# Questions to answer
1. In the case digests, condense the paragraph beginning "Plaintiff Percy Taylor was fired" into a short list that keeps its main facts.
2. Write the next part of the case digests, picking up after their final sentence.

# Supplied text
────────────────

Weekly Case Digests July 5, 2021 July 9, 2021.

Byline: Rick Benedict

7th Circuit Digests

7th Circuit Court of Appeals

Case Name: United States of America v. Michael Jarigese

Case No.: 20-1485

Officials: ROVNER, HAMILTON, and ST. EVE, Circuit Judges.

Focus: Sentencing Guidelines Supervised Release

A jury convicted Michael Jarigese of nine counts of wire fraud, in violation of 18 U.S.C. 1343 and 1346, and one count of bribery, in violation of 18 U.S.C. 666(a)(2). The district court sentenced him to forty-one months' imprisonment and three years of supervised release. He challenges both his conviction and his sentence. We affirm.

Affirmed

Full Text

[divider]

7th Circuit Court of Appeals

Case Name: Percy Taylor v. Joseph Ways, et al.,

Case No.: 20-1410; 20-1411

Officials: FLAUM, KANNE, and HAMILTON, Circuit Judges.

Focus: Interlocutory Appeal Qualified Immunity

Plaintiff Percy Taylor was fired from his job as a police officer with the Cook County Sheriff's Office. Taylor contends it was because of his race. He has sued the Sheriff's Office under Title VII of the Civil Rights Act of 1964 and defendants Joseph Ways, Zelda Whittler, and Gregory Ernst under 42 U.S.C. 1983 for violating the Equal Protection Clause of the Fourteenth Amendment. Defendants maintain that Taylor was terminated for having fired pellets with an air rifle at his neighbor in March 2011, a charge that Taylor denies.

Defendant Ernst was the lead investigator assigned to Taylor's case. Taylor offers evidence that Ernst engineered his firing based on racial animosity. Taylor also asserts that defendants Ways and Whittler, who are or were senior officials in the Sheriff's Office, are liable because they both reviewed Ernst's final report of his investigation and endorsed his recommendation that Taylor be fired.

────────────────

# Recorded information
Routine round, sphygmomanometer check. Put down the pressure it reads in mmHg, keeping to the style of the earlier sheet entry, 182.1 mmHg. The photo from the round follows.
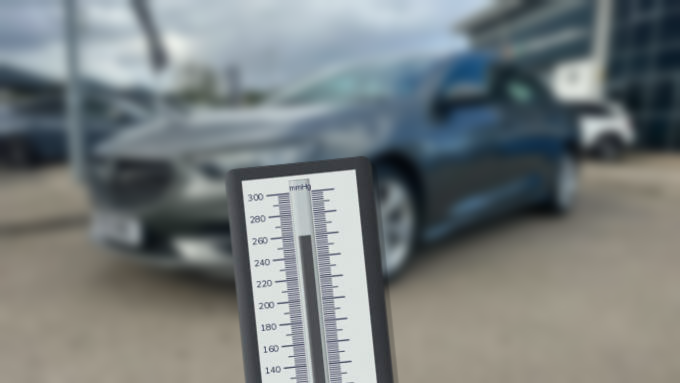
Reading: 260 mmHg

────────────────

# Responses per task
1.
- Percy Taylor, a police officer with the Cook County Sheriff's Office, was fired and says it was because of his race.
- He sued the Sheriff's Office under Title VII of the Civil Rights Act of 1964.
- He sued Joseph Ways, Zelda Whittler, and Gregory Ernst under 42 U.S.C. 1983 for violating the Equal Protection Clause of the Fourteenth Amendment.
- The defendants say he was fired for shooting air-rifle pellets at his neighbor in March 2011, which Taylor denies.

2.
The district court denied the individual defendants' motions for summary judgment based on the defense of qualified immunity, and they have brought these interlocutory appeals of those denials. As we explain below, the district court correctly denied qualified immunity to Ernst. The district court erred, however, in denying qualified immunity to Ways and Whittler. We therefore affirm in No. 20-1411 and reverse in No. 20-1410, and remand the case to the district court, where Taylor's Title VII claim remains pending.

Affirmed

Full Text

[divider]

7th Circuit Court of Appeals

Case Name: James O. Ademiju v. United States of America

Case No.: 19-2588

Officials: KANNE, BRENNAN, and SCUDDER, Circuit Judges.

Focus: Equitable Tolling

James Ademiju, a Nigerian citizen, seeks to vacate his conviction for healthcare fraud. He concedes that he filed his motion outside the one-year limitations period but argues that the statute of limitations should be equitably tolled due to various extenuating circumstances. We conclude that Ademiju has not met the high standard for equitable tolling, and we therefore affirm the district court.

Affirmed

Full Text

[divider]

7th Circuit Court of Appeals

Case Name: Cody Christopherson v. American Strategic Insurance Corporation

Case No.: 20-2831

Officials: RIPPLE, HAMILTON, and ST. EVE, Circuit Judges.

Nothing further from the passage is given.